How to configure ADMX Backed Policies

Today we are going to discuss ADMX Backed Windows 10 policies with Intune.

After reading this article you will be able to configure ADMX backed policies yourself.

Nowadays, most industries are moving to cloud technologies with MDM solutions. A good example of cloud-based solutions is Microsoft Intune. It is quite a challenge to set up on-premises domains on Windows 10 devices. The reason is that the configuration environments for Intune and GPO are slightly different.

While transitioning from on-prem to cloud, environments must have at least the same capabilities. Another condition is that Microsoft Intune must include components syncing with GPO.

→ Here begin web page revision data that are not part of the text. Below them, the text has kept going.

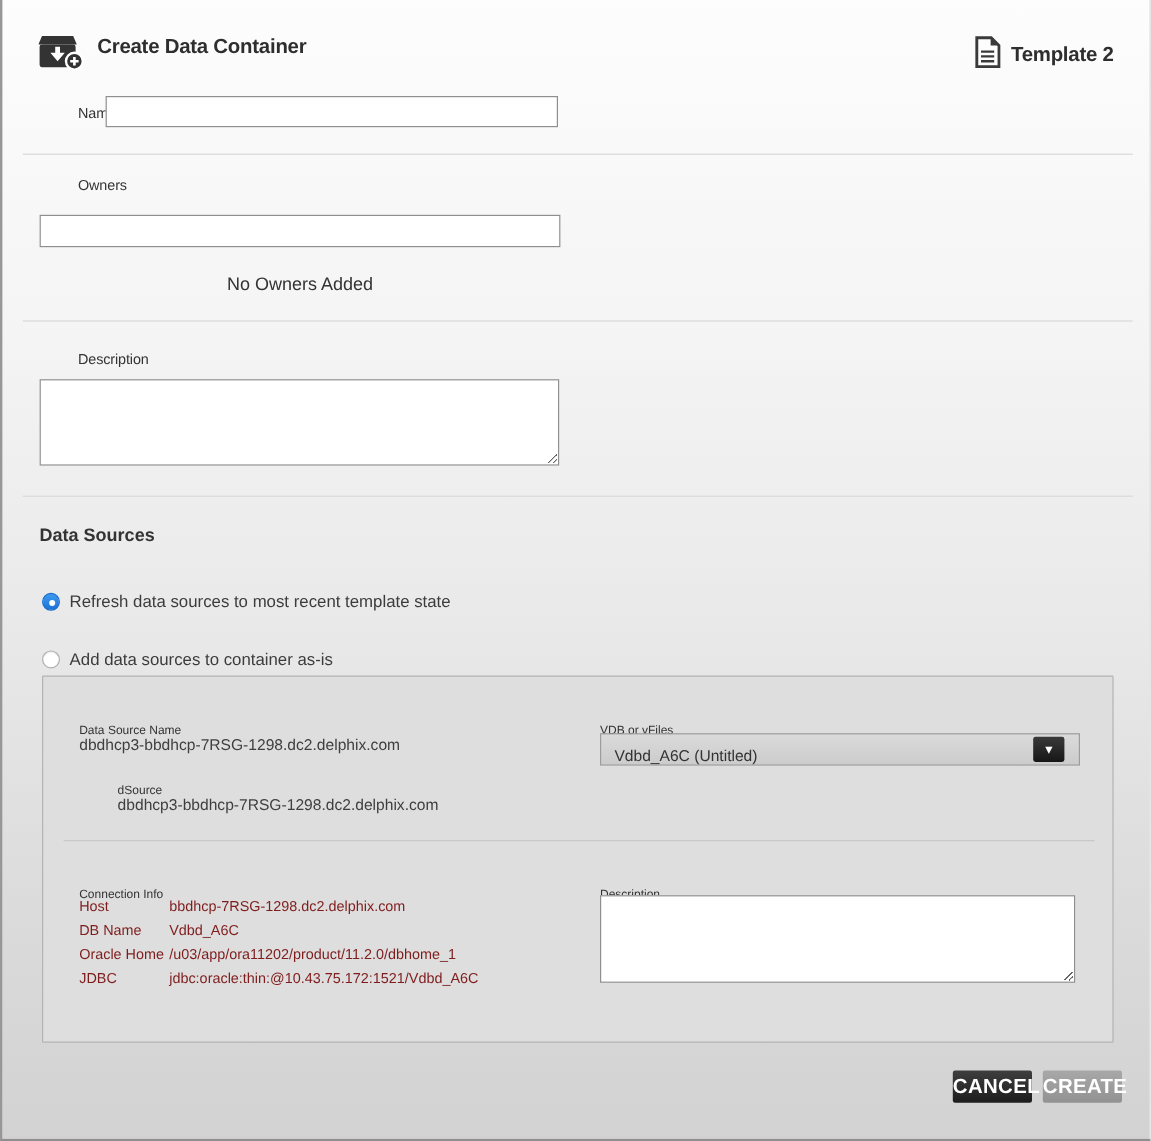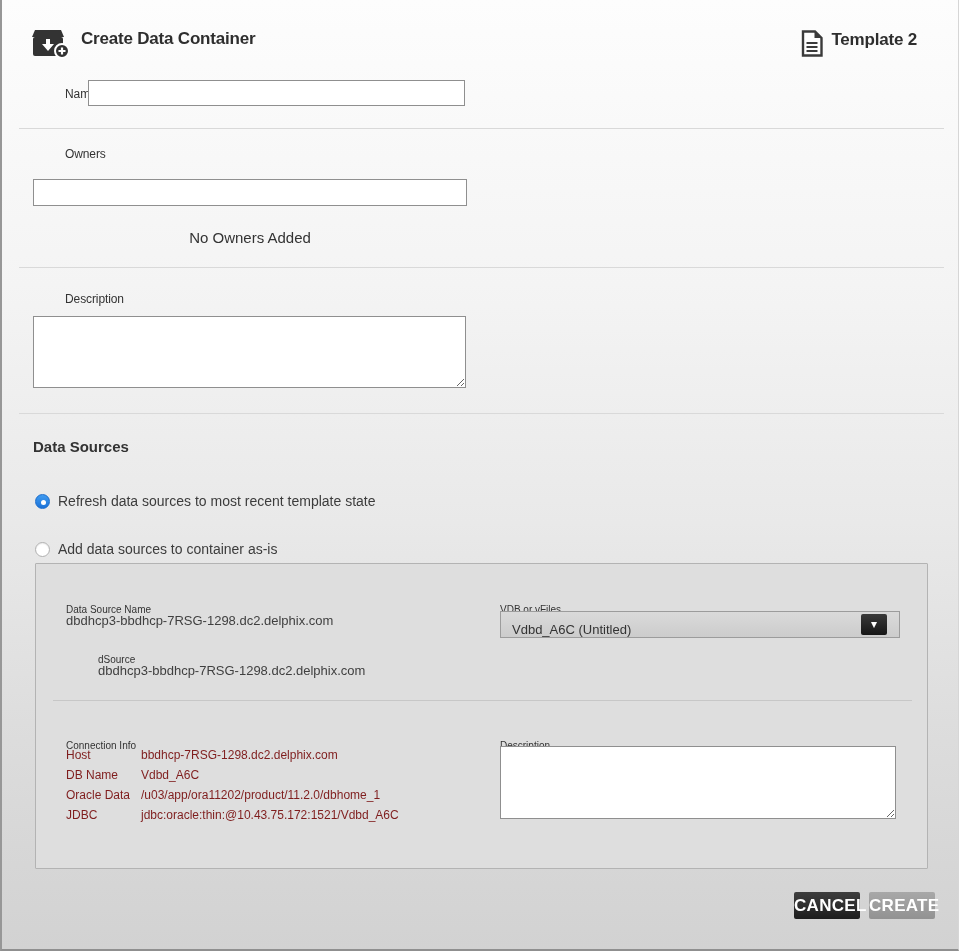--- a/index.html
+++ b/index.html
@@ -12,21 +12,21 @@
     position: relative;
     width: 959px; height: 951px;
     background: linear-gradient(180deg, #fdfdfd 0%, #f4f4f4 30%, #e9e9e9 55%, #dcdcdc 78%, #d2d2d2 100%);
     border-left: 2px solid #979797;
     border-bottom: 2px solid #8f8f8f;
     border-right: 1px solid #d6d6d6;
   }
 
   
   .hdr-left { position: absolute; left: 30px; top: 29px; display: flex; align-items: flex-start; gap: 9px; }
-  .hdr-right { position: absolute; right: 41px; top: 30px; display: flex; align-items: flex-start; gap: 8px; }
+  .hdr-right { position: absolute; right: 30px; top: 30px; display: flex; align-items: center; gap: 8px; }
   .hdr-title { font-size: 17px; font-weight: bold; color: #2e2e2e; letter-spacing: -0.2px; }
 
   
   .lbl { position: absolute; font-size: 12px; font-weight: normal; color: #333; letter-spacing: -0.1px; margin-left: 32px; }
   .txt-input {
     position: absolute; background: #fff; border: 1px solid #8f8f8f;
     font-family: inherit; font-size: 13px; color: #333; padding: 0 8px; outline: none;
   }
   .txt-area {
     position: absolute; background: #fff; border: 1px solid #8f8f8f;
@@ -168,21 +168,21 @@
       <tbody>
           <tr>
         <td class="k">Host</td>
         <td>bbdhcp-7RSG-1298.dc2.delphix.com</td>
       </tr>
       <tr>
         <td class="k">DB Name</td>
         <td>Vdbd_A6C</td>
       </tr>
       <tr>
-        <td class="k">Oracle Data</td>
+        <td class="k">Oracle Home</td>
         <td>/u03/app/ora11202/product/11.2.0/dbhome_1</td>
       </tr>
       <tr>
         <td class="k">JDBC</td>
         <td>jdbc:oracle:thin:@10.43.75.172:1521/Vdbd_A6C</td>
       </tr>
     </tbody>
       </table>
 
     <span class="p-lbl" style="left:464px; top:156px;">Description</span>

Although, there are thousands of settings available in Intune, unfortunately, they still do not cover all settings for Windows 10 devices.

Apparently, some settings are unavailable on the GUI. To fix this issue, Intune provided an option to configure a custom profile that can target the exact CSP using an OMA URI policy.

The supported CSPs for Intune can be found in the documentation: https://docs.microsoft.com/en-us/windows/client-management/mdm/configuration-service-provider-reference

New ADMX Backed Policies

To resolve the above issue, Microsoft has launched 647 new MDM policies across 56 ADMX files for the Windows 10 Insider Preview Build.

Intune solutions rely on the Open Mobile Alliance Device Management (OMA-DM) protocol to exchange data using XML-based (SyncML) format. Now it is possible to import any ADMX file straight into Intune. This is almost like traditional Group Policy in the cloud.

The available ADMX policies are located in the Windows 10 devices, in the folder C:\Windows\PolicyDefinitions. Though, some ADMX files are not supported. To get an overview of the (current) supported settings you can refer to the Windows blog post.

The following method shows how to ingest ADMX backed policy to Intune.

Create a Custom Windows 10 policy

Creating custom windows ADMX policies stands for creating a Custom OMA-URI. 

Open Endpoint Manager https://endpoint.microsoft.com/

Navigate to Devices>Windows>Configuration Profiles> Click +Create Profile>Select Windows 10 and Later as Platform> In the Profile dropdown list select Custom and Create.

The below image shows OMA URI settings.

In the OMA URI settings fill the required fields as mandatory.

In the “Name” field give the meaning “full name” that identifies the policy.

Description (optional) – describe the policy.

OMA-URI ingest the ADMX policy

Ingest the custom ADMX through the Policy CSP, here ingesting means copy/paste. 

To ingest an ADMX file we must use the following format:

./{user or device}/Vendor/MSFT/Policy/Config/{AreaName}/{PolicyName}

./Device/Vendor/MSFT/Policy/Config 

                            or

./User/Vendor/MSFT/Policy/Config

Here the Device or user refers to the policy is going to apply user context or device context.

Apply the settings we want to enforce.

 The below example shows the OMA-URI for configuring time zone, in the device context

And the Value used is String format. And the value is “India Standard Time”.

./Device/Vendor/MSFT/Policy/Config/TimeLanguageSettings/ConfigureTimeZone

The below reference image shows the time zone of the device and makes the change work.

Note: all available time zones are also listed in the registry in the key

HKLM\SOFTWARE\Microsoft\Windows NT\CurrentVersion\Time Zones.

The time zone configuration is stored in the Windows registry in the HKEY_LOCAL_MACHINE hive. The exact registry key is:

HKLM\SYSTEM\CurrentControlSet\Control\TimeZoneInformation

The time zone settings consist of multiple values as seen in the screenshot below.

./Device/Vendor/MSFT/Policy/Config/TimeLanguageSettings/ConfigureTimeZone

Enter the above policy in the OMA-URI filed and provide the required value as string format “India Standard Time”.

Review and save the window. Assign the policy to the device group.

Once the device gets the policy downloaded it changes the registry value as mentioned.

The device now will show the behavior according to the settings pushed from Intune.

One important thing to note here is that, if the value for a node is set and the device is unenrolled, the value will not be changed.

The setting remains with the device until an external policy changes it using GPO, Intune, etc. Another option is that it can be changed manually by a local admin.

All the policy CSP information can be found in: https://docs.microsoft.com/en-us/windows/client-management/mdm/policy-configuration-service-provider

This was a bite on how we can configure a custom profile using Intune. Thank you for your attention. We hope , that this information was useful for you.